Finding 4 — Consume vs. create: ~0.1% of humanity ever produces new knowledge

analysis/landscape/figures/fig_frontier_bar.png
The single most dramatic number in the analysis:
World researchers per million ≈ 1,360 → ~0.136% of people are at the knowledge frontier. ~99.86% only ever consume.
And it is steeply unequal: 0.42% (High income) vs 0.0055% (Low income) — a ~75× gap in who even reaches L4. L5 (actually publishing) is smaller again.
Real cross-check (research-atlas): the research corpus holds 1,438,636 distinct researchers, of whom 320,879 are currently active publishers — an independent, bottom-up confirmation that the population producing knowledge is ~10⁶, i.e. a fraction of a percent of the ~8×10⁹ humans. The two methods (UNESCO per-capita anchor and the OpenAlex corpus headcount) agree on the order of magnitude.
4. Dimension 5 — the depth ceiling of a typical person
The median depth a typical member of each tier actually reaches (highest rung with ≥50% access):
| Income tier | Depth ceiling of the median person |
|---|---|
| High income | L2 (undergraduate) |
| Upper-middle | L1 (secondary) |
| Lower-middle | L1 (secondary) |
| Low income | L0 (basic literacy) |
No income tier's typical person reaches graduate depth (L3) or beyond. Even in the richest countries, the median adult's ceiling is "some undergraduate exposure"; the frontier (L4/L5) is not a ceiling anyone's median approaches — it is reached by a sub-1% tail everywhere.
5. The access channel — internet by life-stage
Depth is gated not only by schooling but by the channel to reach it. ITU 2023 global online shares by age band (real anchor, coarse bins):
| Age | Online share |
|---|---|
| 0-5 | 0% (mediated by caregiver) |
| 5-18 | 60% |
| 18-22 | 75% |
| 22-65 | 65% |
| 65+ | 40% |
The largest age digital divide is at 65+ — exactly the life-stage with the most time for lifelong, self-directed depth. The channel narrows where the opportunity is widest.
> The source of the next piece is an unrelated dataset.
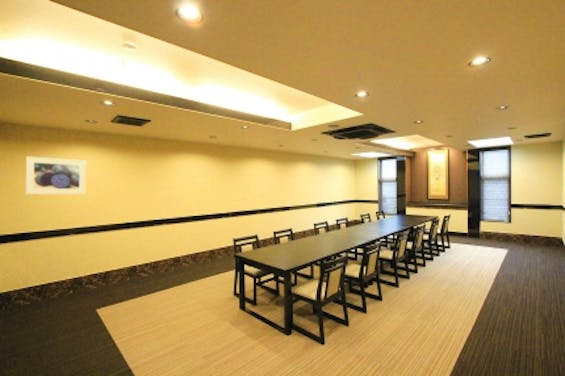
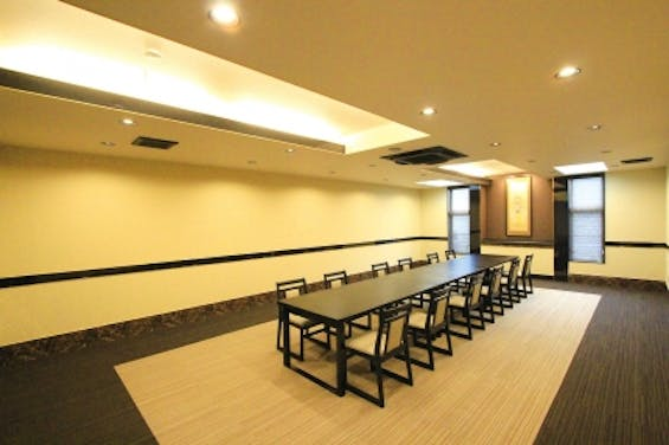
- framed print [25,155,87,195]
6. What's real vs. estimated (the honesty ledger)
| Component | Status | Anchor / assumption |
|---|---|---|
| L0 / L1 / L2 access, all tiers | REAL | World Bank EdStats, latest per country |
| Learning poverty, enrollment context | REAL | World Bank EdStats |
| Researchers per million (L4) | REAL anchor | UNESCO UIS SP.POP.SCIE.RD.P6 group means |
| Researcher corpus headcount | REAL | research-atlas research_atlas_slim.duckdb |
| Internet by age | REAL anchor | ITU Facts & Figures 2023, coarse global bins |
| L3 graduate access | Real base × estimated | tertiary GER × OECD graduate-entry share (0.30→0.06) |
| L5 production | Real anchor × estimated | L4 × 0.45 active-publishing share |
| Solution density | ESTIMATED prior | documented EdTech market-shape prior (no CSV yet) |
| Age×depth structural mask | CONSTRUCTED | AGE_DEPTH_OPEN reachability rules |
| Depth ladder L0–L5, age bins | CONSTRUCTED | scale.py analytical frame |
Known limitations. (1) The depth ladder is an analytical construct, not an ISCED-exact mapping. (2) World-average rows are unweighted tier means, not population-weighted. (3) SP.POP.SCIE.RD.P6 group means are documented anchors, not pulled live from the cache (the education-atlas WB cache does not include the R&D series); they are conservative relative to widely-cited figures (world ~1,360/M). (4) Solution density is illustrative until the sibling solution-landscape CSV exists. (5) Data sparsity is worst exactly where access is worst — every low-income number is a lower bound (see EDUCATION_PROBLEMS.md §5).
7. Headline
Education's binding constraint is depth, not age, and it is bought by income. Access falls ~270× from undergraduate (37%) to the research frontier (0.14%); the rich-poor gap widens from under 2× at literacy to ~75× at the frontier; no income tier's typical person reaches graduate depth; and ~0.136% of humanity ever reaches the frontier where new knowledge is produced — ~99.86% only ever consume it. The age×depth grid's entire top-right corner — deep knowledge for ordinary adults — is the white space, in both access and solutions.
8. Reproduce
cd analysis/landscape
python3 build_access.py # -> results.json
python3 make_figures.py # -> figures/*.png
python3 -m pytest test_access.py -q # pins the headline numbersFiles: analysis/landscape/scale.py (constructed axes), build_access.py (analysis), make_figures.py (figures), results.json (output), test_access.py (regression guard).